If you’re someone who cannot do without their daily morning cup of coffee (and the many throughout the day), researchers over at the Johns Hopkin University of Medicine might have some excellent news for you.
In a study published in the Kidney International Report, researchers from the University revealed that they’d discovered a connection between regular coffee consumption and lowering of the risk of getting acute kidney injury (AKI). Turns out, drinking coffee every day lowered the risk of AKI by 15 percent. It also noted that consuming two to three cups of coffee a day lowered the risk by 22-23 percent.

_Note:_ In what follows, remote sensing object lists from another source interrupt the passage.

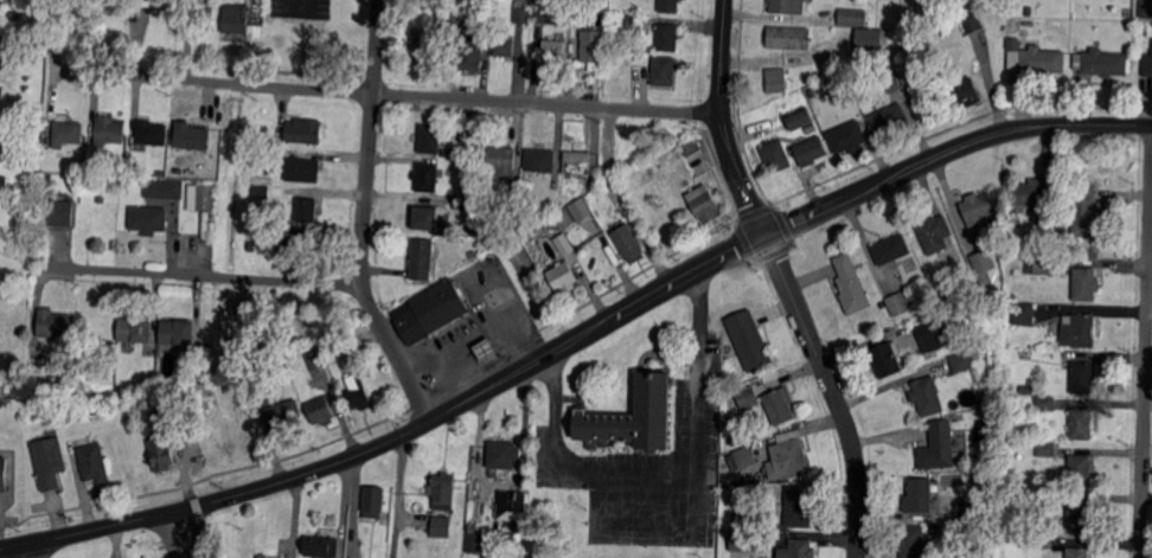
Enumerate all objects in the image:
building: (485, 1)
building: (967, 3)
building: (669, 6)
building: (786, 6)
building: (1146, 8)
building: (205, 10)
building: (523, 11)
building: (1028, 11)
building: (576, 12)
building: (1127, 12)
building: (540, 13)
building: (15, 14)
building: (852, 17)
building: (470, 19)
building: (943, 21)
building: (234, 23)
building: (973, 23)
building: (635, 24)
building: (667, 37)
building: (786, 37)
building: (871, 40)
building: (3, 42)
building: (506, 43)
building: (592, 46)
building: (553, 51)
building: (470, 54)
building: (1037, 61)
building: (1101, 62)
building: (1147, 66)
building: (663, 70)
building: (817, 74)
building: (784, 79)
building: (892, 81)
building: (964, 90)
building: (1, 91)
building: (811, 93)
road: (386, 94)
road: (722, 119)
building: (798, 119)
building: (890, 119)
building: (108, 131)
building: (301, 131)
building: (66, 133)
building: (150, 133)
building: (189, 135)
building: (10, 136)
building: (429, 137)
building: (847, 137)
building: (810, 151)
building: (696, 155)
building: (775, 156)
building: (502, 160)
building: (539, 160)
building: (577, 162)
building: (78, 164)
building: (116, 167)
building: (302, 169)
building: (425, 177)
building: (46, 178)
building: (125, 181)
building: (102, 182)
building: (3, 183)
building: (86, 184)
building: (477, 184)
building: (163, 188)
building: (565, 188)
building: (261, 190)
building: (1031, 193)
building: (618, 195)
building: (202, 197)
building: (101, 199)
building: (463, 202)
building: (703, 202)
building: (513, 205)
building: (553, 207)
building: (306, 209)
building: (580, 210)
building: (977, 210)
building: (1086, 210)
building: (59, 213)
road: (365, 216)
building: (148, 219)
building: (425, 219)
building: (1048, 231)
traffic signals: (763, 232)
building: (935, 234)
building: (1063, 236)
building: (299, 237)
building: (629, 243)
building: (563, 245)
building: (251, 247)
building: (891, 248)
building: (472, 254)
building: (251, 257)
building: (421, 259)
building: (910, 264)
building: (983, 265)
building: (1043, 265)
road: (79, 266)
building: (1015, 271)
building: (563, 277)
road: (238, 278)
building: (851, 284)
building: (1085, 284)
building: (13, 286)
building: (901, 302)
building: (428, 310)
gas station: (434, 312)
building: (1024, 313)
building: (53, 323)
building: (135, 329)
building: (1079, 329)
building: (177, 331)
road: (578, 333)
building: (932, 336)
building: (749, 340)
road: (1145, 341)
building: (343, 347)
building: (487, 350)
building: (887, 359)
building: (314, 360)
building: (962, 361)
building: (190, 370)
building: (1082, 377)
building: (149, 381)
building: (129, 386)
building: (1026, 389)
road: (832, 390)
building: (357, 393)
building: (927, 396)
building: (164, 400)
building: (768, 402)
building: (1046, 403)
building: (320, 411)
building: (283, 414)
building: (631, 418)
building: (1082, 423)
building: (939, 445)
building: (1046, 449)
building: (162, 454)
building: (504, 454)
building: (791, 454)
building: (745, 457)
building: (47, 462)
building: (91, 462)
parking lot: (650, 467)
building: (780, 469)
building: (1079, 470)
road: (650, 474)
building: (1, 475)
building: (751, 494)
building: (920, 495)
building: (1046, 499)
building: (374, 502)
building: (443, 504)
building: (513, 507)
building: (970, 507)
building: (798, 509)
building: (1080, 516)
road: (667, 525)
road: (181, 533)
building: (743, 539)
building: (762, 540)
building: (911, 541)
building: (1043, 541)
building: (474, 543)
building: (322, 545)
road: (35, 549)
building: (802, 549)
building: (1077, 552)
building: (266, 557)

Aside from being the only reason why you do not scream every Monday morning when you log on to your inbox to see urgent e-mails piling up, coffee has several health benefits. Study corresponding author Chirag Parikh, M.D, Ph.D, director of the Division of Nephrology and professor of medicine at the Johns Hopkins University School of Medicine wrote, “We already know that drinking coffee on a regular basis has been associated with the prevention of chronic and degenerative diseases including type 2 diabetes, cardiovascular disease, and liver disease. We can now add a possible reduction in AKI risk to the growing list of health benefits for caffeine.”
According to USA’s National Kidney Foundation, AKI is a sudden episode of kidney failure or kidney damage that happens within a few hours or days. It causes waste products to build up in the blood, making it difficult for the kidneys to manage the balance of fluids in the body.
The researchers used data from an ongoing survey of cardiovascular disease by community study and assessed 14,207 adults with a median age of 54. Upon analysing the data collected over a period of 24 years, focusing on people who consumed coffee each day (in eight-ounce coffee cups), researchers found that there were 1,694 cases of AKI recorded. After accounting for demographic characteristics, socioeconomic status, lifestyle influences, and dietary factors, they arrived at the conclusion that daily coffee consumption reduced the risk of AKI by 15 percent as compared to those who do not drink coffee. After further adjustments for comorbidities like blood pressure, BMI etc., there was still an 11 percent lower risk.
Parikh claims that this could be due to either biologically active compounds working together with caffeine or just caffeine on its own improving the perfusion and oxygen utilisation within the kidneys. Good kidney function and tolerance of AKI depend on a steady supply of blood and oxygen. “Caffeine has been postulated to inhibit the production of molecules that cause chemical imbalances and the use of too much oxygen in the kidneys. Perhaps caffeine helps the kidneys maintain a more stable system,” writes Parikh.
The researchers are now investigating the influence of coffee additives like milk, sugar, and cream on the effectiveness of caffeine in lowering the risks of AKI. They are also looking into whether different sources of caffeine, like tea or soda, also have the same effect or not.
For now, you can enjoy your morning cup of coffee with the knowledge that you’re doing something good for your body!